> Exercise prompt: Exclude all pictures from your copy of the data below, which should otherwise match exactly.

BEGIN Task material

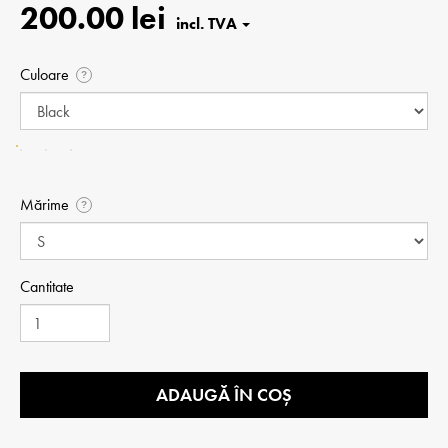
200.00 lei
Culoare
?
Mărime
?
Cantitate
ADAUGĂ ÎN COȘ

END Task material

> Written response:
200.00 lei
Culoare
?
Mărime
?
Cantitate
ADAUGĂ ÎN COȘ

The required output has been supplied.